### Document extract
■ ■ ■ ■ ■
Formerly known as Easy Comes Easy Goes 2.0. I am a Malaysian who loves Hollywood but has never set foot there. My interests = Anything that interests you including Hollywood, Bollywood and Clint Eastwood. Thanks for reading folks. This blog contains 100% true postings, based on established international media reports and reputable trustworthy sources. No lies or fabrications included. Cheers.
A scene from Kungfu where David Carradine dodged bullets!!!
Whatever happened to David Carradine - the kungfu master who starred in more than 100 films and TV shows - the most famous being Kungfu series (the original actor was Bruce Lee but Carradine was preffered by the producers because Bruce Lee is an Asian) as well as the Quentin Tarantino classics - Kill Bill Vol. 1 and Kill Bill Vol. 2.
Carradine was found dead on Thursday, 4th June 2009 in his luxurious hotel room Swissotel Nai Lert Park Hotel, in Bangkok, Thailand while filming "Stretch".
It appeared that he was found hanged.
According to local and international media reports, there was no trace of a fight or struggle at the scene.
His death shocked the movie world and Hollywood.
Today, Thailand's premier newspaper The Nation reported that Thailand authority is willing to work with the FBI to probe Carradine's death.
The various media reports here :
Police will cooperate with the US Federal Bureau of Investigation (FBI to investigate the death of American actor David Carradine in Bangkok, Colonel Somprasong Yentuam, superintendent of Lumpini police station, said yesterday.
Lumpini police are investigating Carradine's death to determine the cause.
Carradine's family has asked the FBI to help investigate his death.
Somprasong said the film crew manager had told police they would give testimony next week and that police had not yet concluded if the 72-year-old actor had committed suicide or been murdered, pending forensic investigation results.
Asked about the deceased's relatives' comment that they did not believe it was suicide and would ask the FBI to jointly investigate the case, Somprasong said he had not yet been told of such a move and police would do as their superiors decided. He said that if the FBI wanted to come in, he personally would be willing to cooperate to solve the mystery.
Carradine was found dead inside his suite at the Swissotel Nai Lert Park hotel on Thursday, and there was no trace of a fight or struggle.
■ ■ ■ ■ ■
### Activity
Rewrite the blog post on David Carradine's death from "Whatever happened to" up to and including "world and Hollywood.", changing "Bangkok" to "the Thai capital".
■ ■ ■ ■ ■
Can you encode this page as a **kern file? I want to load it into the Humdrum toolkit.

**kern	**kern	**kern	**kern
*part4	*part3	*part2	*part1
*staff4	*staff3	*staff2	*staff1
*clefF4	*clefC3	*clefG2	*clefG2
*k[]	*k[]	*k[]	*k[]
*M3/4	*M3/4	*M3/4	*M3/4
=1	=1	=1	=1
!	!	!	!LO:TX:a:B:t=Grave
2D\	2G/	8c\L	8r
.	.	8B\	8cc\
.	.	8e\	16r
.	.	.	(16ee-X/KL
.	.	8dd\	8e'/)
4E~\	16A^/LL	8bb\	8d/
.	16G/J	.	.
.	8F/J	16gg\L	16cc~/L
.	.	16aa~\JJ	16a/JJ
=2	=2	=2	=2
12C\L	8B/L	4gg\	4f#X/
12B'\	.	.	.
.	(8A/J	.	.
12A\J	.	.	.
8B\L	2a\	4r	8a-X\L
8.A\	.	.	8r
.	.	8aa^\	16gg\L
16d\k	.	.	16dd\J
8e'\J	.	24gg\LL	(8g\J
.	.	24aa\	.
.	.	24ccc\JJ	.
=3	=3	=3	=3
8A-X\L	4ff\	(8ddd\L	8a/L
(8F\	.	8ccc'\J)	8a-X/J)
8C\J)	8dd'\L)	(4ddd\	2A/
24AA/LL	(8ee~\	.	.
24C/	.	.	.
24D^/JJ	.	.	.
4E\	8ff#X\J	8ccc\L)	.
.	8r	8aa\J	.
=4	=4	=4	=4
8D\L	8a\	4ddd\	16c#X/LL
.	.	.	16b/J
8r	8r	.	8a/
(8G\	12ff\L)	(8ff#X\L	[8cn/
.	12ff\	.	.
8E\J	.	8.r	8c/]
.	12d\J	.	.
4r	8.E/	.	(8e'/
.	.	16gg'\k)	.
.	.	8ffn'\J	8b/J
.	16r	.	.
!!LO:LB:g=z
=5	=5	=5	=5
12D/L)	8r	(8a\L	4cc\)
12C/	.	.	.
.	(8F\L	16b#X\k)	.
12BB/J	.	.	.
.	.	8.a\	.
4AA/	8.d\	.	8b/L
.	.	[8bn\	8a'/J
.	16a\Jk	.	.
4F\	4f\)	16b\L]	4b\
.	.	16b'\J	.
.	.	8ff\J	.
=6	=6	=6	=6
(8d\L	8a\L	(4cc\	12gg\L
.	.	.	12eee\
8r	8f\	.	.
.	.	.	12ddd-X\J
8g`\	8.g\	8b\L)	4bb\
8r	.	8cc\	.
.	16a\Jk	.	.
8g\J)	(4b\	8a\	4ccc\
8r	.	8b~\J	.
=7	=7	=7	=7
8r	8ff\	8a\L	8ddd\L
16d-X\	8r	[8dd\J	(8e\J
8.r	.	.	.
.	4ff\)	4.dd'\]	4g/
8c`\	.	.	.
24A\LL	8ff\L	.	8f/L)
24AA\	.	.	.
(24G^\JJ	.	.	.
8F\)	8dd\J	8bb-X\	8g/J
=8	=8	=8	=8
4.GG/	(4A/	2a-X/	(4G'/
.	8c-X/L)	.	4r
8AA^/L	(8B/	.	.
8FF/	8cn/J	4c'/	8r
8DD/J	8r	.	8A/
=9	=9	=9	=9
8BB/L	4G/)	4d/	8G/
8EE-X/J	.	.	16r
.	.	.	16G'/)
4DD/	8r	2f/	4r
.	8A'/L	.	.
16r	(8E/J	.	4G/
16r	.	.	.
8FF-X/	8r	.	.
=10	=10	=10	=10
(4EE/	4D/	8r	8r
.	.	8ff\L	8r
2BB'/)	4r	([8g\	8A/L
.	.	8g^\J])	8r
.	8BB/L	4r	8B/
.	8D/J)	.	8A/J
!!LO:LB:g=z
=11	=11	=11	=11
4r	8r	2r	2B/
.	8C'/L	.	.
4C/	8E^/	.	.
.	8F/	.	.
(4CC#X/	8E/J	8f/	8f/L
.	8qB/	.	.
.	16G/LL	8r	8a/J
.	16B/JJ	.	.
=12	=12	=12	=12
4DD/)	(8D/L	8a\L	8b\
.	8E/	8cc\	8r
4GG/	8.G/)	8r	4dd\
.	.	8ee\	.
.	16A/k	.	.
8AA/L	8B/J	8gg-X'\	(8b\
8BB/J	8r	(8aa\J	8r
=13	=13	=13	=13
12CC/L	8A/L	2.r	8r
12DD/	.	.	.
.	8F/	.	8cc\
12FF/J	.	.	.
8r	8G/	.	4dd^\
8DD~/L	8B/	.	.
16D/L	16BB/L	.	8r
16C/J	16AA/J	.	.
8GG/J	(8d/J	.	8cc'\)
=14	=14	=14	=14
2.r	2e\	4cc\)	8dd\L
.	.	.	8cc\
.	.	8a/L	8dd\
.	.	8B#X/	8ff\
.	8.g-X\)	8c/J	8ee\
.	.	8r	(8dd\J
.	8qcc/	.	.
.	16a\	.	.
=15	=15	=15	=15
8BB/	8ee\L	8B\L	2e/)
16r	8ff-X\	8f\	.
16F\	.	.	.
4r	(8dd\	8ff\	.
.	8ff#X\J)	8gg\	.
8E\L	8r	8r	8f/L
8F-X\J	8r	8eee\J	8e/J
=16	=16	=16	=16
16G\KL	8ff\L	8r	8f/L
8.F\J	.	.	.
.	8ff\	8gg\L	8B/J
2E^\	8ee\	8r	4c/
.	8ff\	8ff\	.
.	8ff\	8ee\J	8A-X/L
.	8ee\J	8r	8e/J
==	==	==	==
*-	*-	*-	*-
■ ■ ■ ■ ■
### Problem solution
Whatever happened to David Carradine - the kungfu master who starred in more than 100 films and TV shows - the most famous being Kungfu series (the original actor was Bruce Lee but Carradine was preffered by the producers because Bruce Lee is an Asian) as well as the Quentin Tarantino classics - Kill Bill Vol. 1 and Kill Bill Vol. 2.
Carradine was found dead on Thursday, 4th June 2009 in his luxurious hotel room Swissotel Nai Lert Park Hotel, in the Thai capital, Thailand while filming "Stretch".
It appeared that he was found hanged.
According to local and international media reports, there was no trace of a fight or struggle at the scene.
His death shocked the movie world and Hollywood.